_GOAL OF THE EXERCISE_
In the copy you make, include no pictures, and transcribe every record exactly.

_Spatial grounding data_
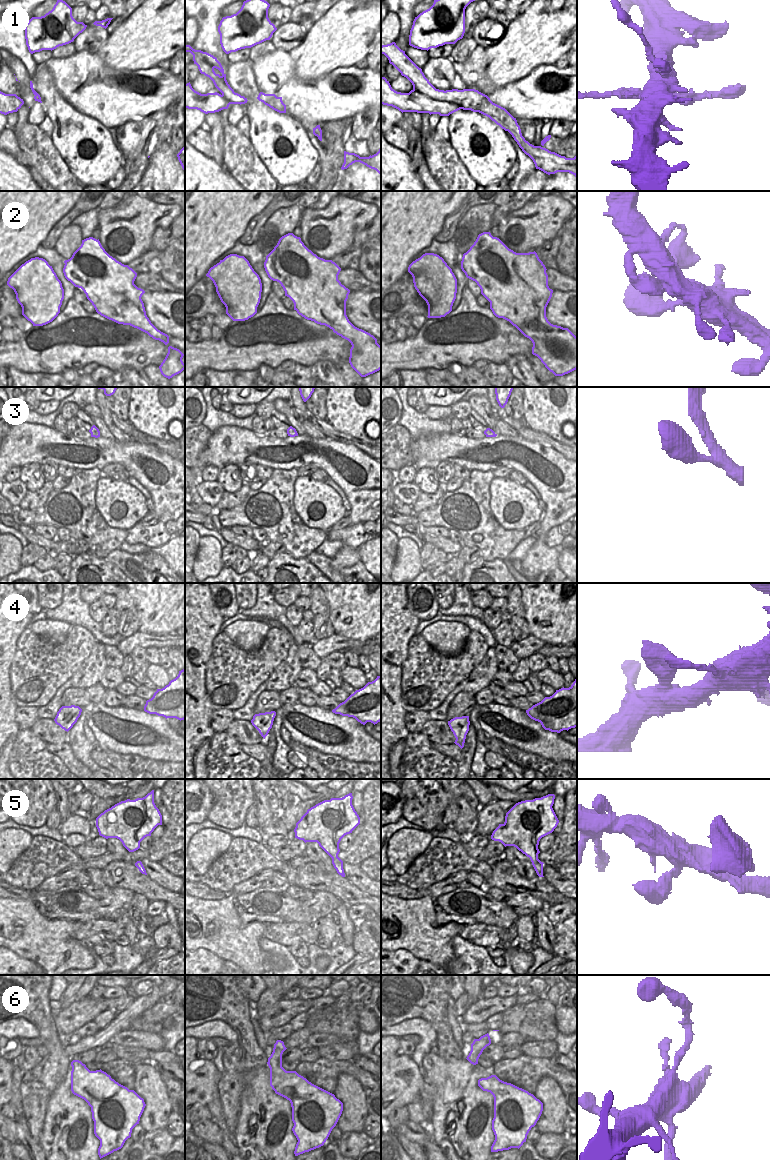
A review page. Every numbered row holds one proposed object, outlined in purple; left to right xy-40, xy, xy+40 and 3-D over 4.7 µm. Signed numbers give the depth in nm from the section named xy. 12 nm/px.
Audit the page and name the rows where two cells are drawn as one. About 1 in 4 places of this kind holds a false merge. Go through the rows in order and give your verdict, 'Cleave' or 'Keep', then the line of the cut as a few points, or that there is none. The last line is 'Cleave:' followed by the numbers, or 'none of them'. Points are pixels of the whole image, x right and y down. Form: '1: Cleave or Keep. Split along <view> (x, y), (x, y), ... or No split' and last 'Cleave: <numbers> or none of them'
1: Cleave. Split along xy+40 (413, 88), (430, 95), (436, 95), (445, 91)
2: Keep. No split
3: Keep. No split
4: Keep. No split
5: Keep. No split
6: Keep. No split
Cleave: 1

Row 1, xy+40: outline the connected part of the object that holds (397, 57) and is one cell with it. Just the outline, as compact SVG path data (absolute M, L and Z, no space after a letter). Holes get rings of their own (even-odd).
M395 42L381 46L381 54L384 54L402 76L406 77L413 85L413 89L430 96L444 93L444 90L436 89L425 77L419 68Z

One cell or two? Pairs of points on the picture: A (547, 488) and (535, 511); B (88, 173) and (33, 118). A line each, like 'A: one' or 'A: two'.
A: two
B: two

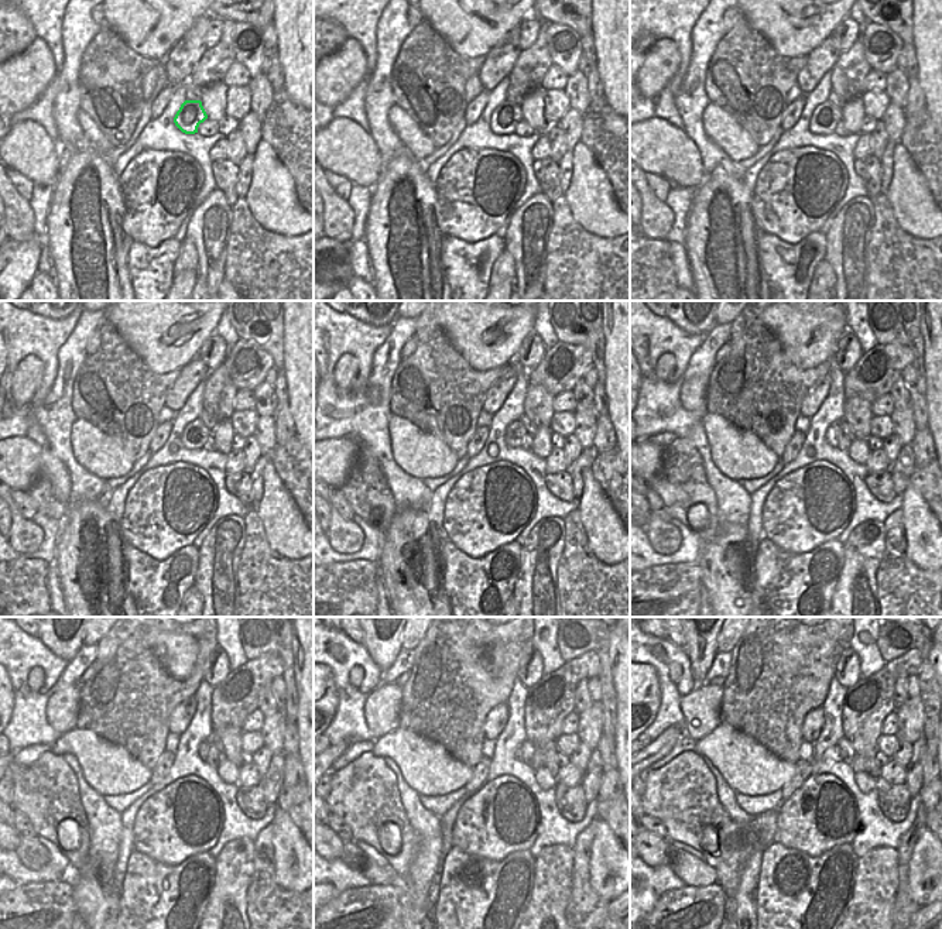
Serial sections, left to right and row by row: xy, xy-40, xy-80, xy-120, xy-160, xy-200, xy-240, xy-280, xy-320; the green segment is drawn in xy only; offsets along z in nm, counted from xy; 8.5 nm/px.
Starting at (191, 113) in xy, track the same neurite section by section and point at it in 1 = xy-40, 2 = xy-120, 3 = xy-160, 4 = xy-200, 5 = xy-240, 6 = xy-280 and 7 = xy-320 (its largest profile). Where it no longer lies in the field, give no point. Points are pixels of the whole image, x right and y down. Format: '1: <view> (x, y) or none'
1: xy-40 (507, 115)
2: xy-120 (195, 434)
3: xy-160 (514, 434)
4: xy-200 (833, 432)
5: xy-240 (204, 748)
6: xy-280 (517, 754)
7: xy-320 (832, 753)

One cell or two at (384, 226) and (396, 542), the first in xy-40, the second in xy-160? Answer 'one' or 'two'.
one

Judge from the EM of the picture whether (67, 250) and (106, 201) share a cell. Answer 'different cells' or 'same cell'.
same cell

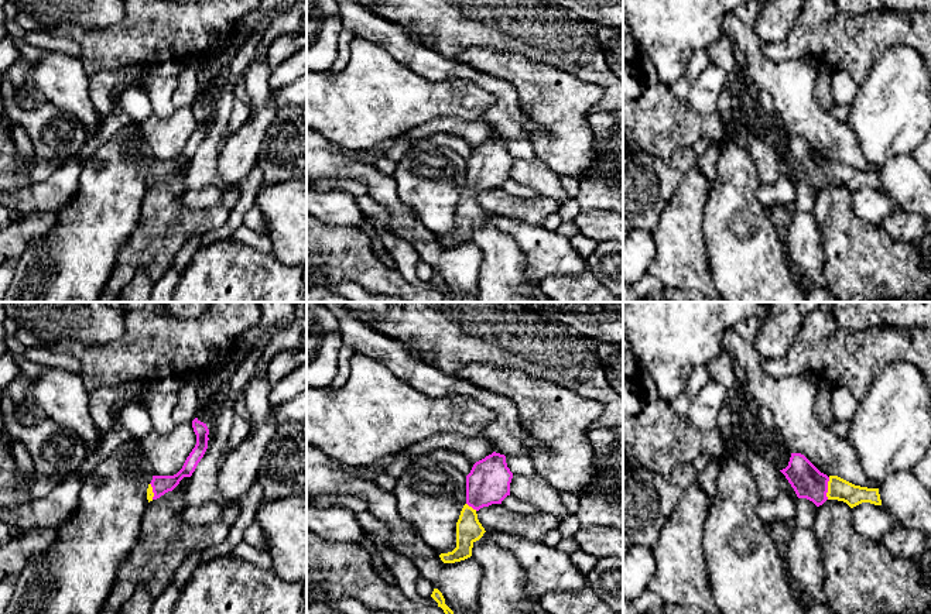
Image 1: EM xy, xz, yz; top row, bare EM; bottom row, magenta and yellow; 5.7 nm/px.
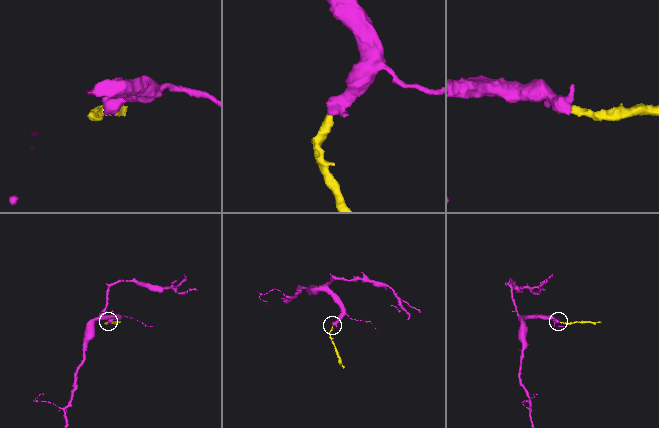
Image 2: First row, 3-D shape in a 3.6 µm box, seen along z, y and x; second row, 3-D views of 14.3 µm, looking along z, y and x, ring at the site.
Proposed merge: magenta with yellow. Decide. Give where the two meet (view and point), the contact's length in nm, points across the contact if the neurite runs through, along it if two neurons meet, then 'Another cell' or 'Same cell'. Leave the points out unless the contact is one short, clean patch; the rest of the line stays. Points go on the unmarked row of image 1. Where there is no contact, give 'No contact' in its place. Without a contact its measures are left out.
Touches magenta at yz (827, 172). Shared border 130 nm. Path across: yz (805, 163), (817, 171), (827, 172), (838, 172). Same cell

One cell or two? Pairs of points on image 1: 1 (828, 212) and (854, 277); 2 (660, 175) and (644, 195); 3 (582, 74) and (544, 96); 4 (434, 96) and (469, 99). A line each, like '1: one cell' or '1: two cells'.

_EXERCISE SOLUTION_
A review page. Every numbered row holds one proposed object, outlined in purple; left to right xy-40, xy, xy+40 and 3-D over 4.7 µm. Signed numbers give the depth in nm from the section named xy. 12 nm/px.
Audit the page and name the rows where two cells are drawn as one. About 1 in 4 places of this kind holds a false merge. Go through the rows in order and give your verdict, 'Cleave' or 'Keep', then the line of the cut as a few points, or that there is none. The last line is 'Cleave:' followed by the numbers, or 'none of them'. Points are pixels of the whole image, x right and y down. Form: '1: Cleave or Keep. Split along <view> (x, y), (x, y), ... or No split' and last 'Cleave: <numbers> or none of them'
1: Cleave. Split along xy+40 (413, 88), (430, 95), (436, 95), (445, 91)
2: Keep. No split
3: Keep. No split
4: Keep. No split
5: Keep. No split
6: Keep. No split
Cleave: 1

Row 1, xy+40: outline the connected part of the object that holds (397, 57) and is one cell with it. Just the outline, as compact SVG path data (absolute M, L and Z, no space after a letter). Holes get rings of their own (even-odd).
M395 42L381 46L381 54L384 54L402 76L406 77L413 85L413 89L430 96L444 93L444 90L436 89L425 77L419 68Z

One cell or two? Pairs of points on the picture: A (547, 488) and (535, 511); B (88, 173) and (33, 118). A line each, like 'A: one' or 'A: two'.
A: two
B: two

Serial sections, left to right and row by row: xy, xy-40, xy-80, xy-120, xy-160, xy-200, xy-240, xy-280, xy-320; the green segment is drawn in xy only; offsets along z in nm, counted from xy; 8.5 nm/px.
Starting at (191, 113) in xy, track the same neurite section by section and point at it in 1 = xy-40, 2 = xy-120, 3 = xy-160, 4 = xy-200, 5 = xy-240, 6 = xy-280 and 7 = xy-320 (its largest profile). Where it no longer lies in the field, give no point. Points are pixels of the whole image, x right and y down. Format: '1: <view> (x, y) or none'
1: xy-40 (507, 115)
2: xy-120 (195, 434)
3: xy-160 (514, 434)
4: xy-200 (833, 432)
5: xy-240 (204, 748)
6: xy-280 (517, 754)
7: xy-320 (832, 753)

One cell or two at (384, 226) and (396, 542), the first in xy-40, the second in xy-160? Answer 'one' or 'two'.
one

Judge from the EM of the picture whether (67, 250) and (106, 201) share a cell. Answer 'different cells' or 'same cell'.
same cell

Image 1: EM xy, xz, yz; top row, bare EM; bottom row, magenta and yellow; 5.7 nm/px.
Image 2: First row, 3-D shape in a 3.6 µm box, seen along z, y and x; second row, 3-D views of 14.3 µm, looking along z, y and x, ring at the site.
Proposed merge: magenta with yellow. Decide. Give where the two meet (view and point), the contact's length in nm, points across the contact if the neurite runs through, along it if two neurons meet, then 'Another cell' or 'Same cell'. Leave the points out unless the contact is one short, clean patch; the rest of the line stays. Points go on the unmarked row of image 1. Where there is no contact, give 'No contact' in its place. Without a contact its measures are left out.
Touches magenta at yz (827, 172). Shared border 130 nm. Path across: yz (805, 163), (817, 171), (827, 172), (838, 172). Same cell

One cell or two? Pairs of points on image 1: 1 (828, 212) and (854, 277); 2 (660, 175) and (644, 195); 3 (582, 74) and (544, 96); 4 (434, 96) and (469, 99). A line each, like '1: one cell' or '1: two cells'.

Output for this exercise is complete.